1.1.2 Whole Genomic Sequencing

Explosive advances in next-generation sequencer (NGS) and computational analyses handling massive data have enabled us to comprehensively analyze cancer genome profiles at research and clinical levels, such as targeted sequencing for hundreds of genes, whole exome sequencing (WES), RNA sequencing (RNA-Seq) and whole genome sequencing (WGS)(Nakagawa H,et. 2015). WGS approaches can cover all of these unexplored mutations and help us to better understand the “whole” landscape of cancer genomes and elucidate the functions of these unexplored human genomic regions.
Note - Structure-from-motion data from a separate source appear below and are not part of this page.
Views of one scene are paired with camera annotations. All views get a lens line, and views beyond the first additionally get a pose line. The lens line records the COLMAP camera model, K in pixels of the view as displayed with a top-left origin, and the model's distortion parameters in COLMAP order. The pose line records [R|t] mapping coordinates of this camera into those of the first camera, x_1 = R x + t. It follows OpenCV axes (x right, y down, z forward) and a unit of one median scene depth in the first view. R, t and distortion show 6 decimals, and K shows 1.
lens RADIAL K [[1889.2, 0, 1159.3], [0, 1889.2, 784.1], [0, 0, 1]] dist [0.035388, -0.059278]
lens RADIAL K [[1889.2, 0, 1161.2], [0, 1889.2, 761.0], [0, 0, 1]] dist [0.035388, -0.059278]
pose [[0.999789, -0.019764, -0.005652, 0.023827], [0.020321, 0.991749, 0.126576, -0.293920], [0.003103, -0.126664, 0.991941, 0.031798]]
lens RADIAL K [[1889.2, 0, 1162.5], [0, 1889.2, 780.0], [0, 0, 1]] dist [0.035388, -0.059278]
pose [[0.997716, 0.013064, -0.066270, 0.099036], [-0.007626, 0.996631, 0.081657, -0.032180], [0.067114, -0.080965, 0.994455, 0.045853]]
This approach combined with mathematical analysis and other omics analysis can clarify the underlying carcinogenesis and achieve molecular sub-classification of cancer, which facilitates discovery of genomic biomarkers and personalized cancer medicine (Nakagawa H, Fujita M. 2018).

1.1.3 Research Significance

Data analysis of whole genome sequencing requires a bioinformatics background and programming skills that are difficult for most researchers. Therefore, there is an urgent need to develop interactive whole-genome data analysis tools that do not depend on programming languages. Based on the Web page framework provided by the R language shiny package and combined with the completed analysis process, this topic constructs a Web interactive analysis tool for the whole genome data, so as to enable more researchers to quickly and simply complete the whole genome data analysis.

1.2 How to start

In this tutorial, we will go through the installation and usage of each module step by step using the example dataset we provided at github: https://github.com/123xiaochen/VCFshiny.

1.2.1 Requirement

  1. R (>= 4.2.0)
  2. Shiny (>= 1.6.0)

1.2.2 How to install shiny packsge

  1. Open R.
  2. User can install the shiny package by the following command in R:
install.package("shiny")

1.2.3 How to install and run VCFshiny

  1. Open R.
  2. Install and run VCFshiny by the following commands in R:
#Install VCFshiny
install.packages("devtools")
library(devtools)
devtools::install_github("123xiaochen/VCFshiny")
#Run VCFshiny
library(shiny)
library(VCFshiny)
VCFshiny::startVCFshiny()
  1. Run VCFshiny:
File-Format

Figure 1.4: File-Format

The first model of VCFshiny setting page will pop-up (Figure 1.4).